Task a => Copy out the records from their first line down through the line that contains "our listening skills, but open doors and", including both of those lines.

··· Document passage ···

We’ve also explained on several occasions to senior members of CC central our desire to hear from CC on this issue and our willingness to look at ways to make any necessary amendments to ODC licenses (though obviously such changes would be conditional on full scrutiny by the Advisory Council and consultation with the community).
No response has been forthcoming. To this date, over a year later, we are yet to receive any response from CC despite having though we have now been promised a response at least 3 times (we’ve basically given up asking).
Further to this lack response, without any notice or discussion to ODC, CC recently put out a blog post in which they stated, in marked contrast to previous statements, that CC licenses were entirely suited to data. In many ways this is a welcome step (cf. my original efforts to use CC licenses for data above) but CC have made no statement about a) how they would seek to address data properly b) mention of the relationship of these efforts to existing work in Open Data Commons and especially re. the ODbL. One can only assume, at least in the latter case, that the omission was intentional.

··· Input records ···

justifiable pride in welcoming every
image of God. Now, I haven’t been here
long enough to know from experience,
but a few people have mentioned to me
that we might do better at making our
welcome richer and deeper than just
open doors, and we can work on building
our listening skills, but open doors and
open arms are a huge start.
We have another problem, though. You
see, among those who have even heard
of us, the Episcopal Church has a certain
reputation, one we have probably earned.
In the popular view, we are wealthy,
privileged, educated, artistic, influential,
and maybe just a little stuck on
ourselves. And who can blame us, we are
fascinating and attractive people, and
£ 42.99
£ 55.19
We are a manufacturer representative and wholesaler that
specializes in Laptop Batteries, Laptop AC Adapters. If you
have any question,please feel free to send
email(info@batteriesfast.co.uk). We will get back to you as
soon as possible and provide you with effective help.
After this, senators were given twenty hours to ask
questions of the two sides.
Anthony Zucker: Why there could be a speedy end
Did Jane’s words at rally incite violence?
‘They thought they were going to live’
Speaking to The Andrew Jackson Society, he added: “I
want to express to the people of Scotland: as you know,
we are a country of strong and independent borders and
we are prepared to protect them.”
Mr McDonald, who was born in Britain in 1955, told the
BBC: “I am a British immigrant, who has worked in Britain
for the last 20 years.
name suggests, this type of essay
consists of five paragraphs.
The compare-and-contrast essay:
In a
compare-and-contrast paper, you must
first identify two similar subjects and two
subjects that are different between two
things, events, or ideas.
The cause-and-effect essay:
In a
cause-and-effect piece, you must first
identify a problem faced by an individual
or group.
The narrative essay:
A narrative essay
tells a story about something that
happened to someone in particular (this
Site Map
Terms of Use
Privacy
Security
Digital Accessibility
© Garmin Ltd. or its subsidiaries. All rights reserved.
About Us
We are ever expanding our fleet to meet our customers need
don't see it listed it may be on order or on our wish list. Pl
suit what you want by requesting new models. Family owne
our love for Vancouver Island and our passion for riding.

···

Task b => In the passage about Open Data Commons and Creative Commons licenses, how many times does it say a response from CC has been promised?

Answer area a =>
justifiable pride in welcoming every
image of God. Now, I haven’t been here
long enough to know from experience,
but a few people have mentioned to me
that we might do better at making our
welcome richer and deeper than just
open doors, and we can work on building
our listening skills, but open doors and

Answer area b => At least 3 times.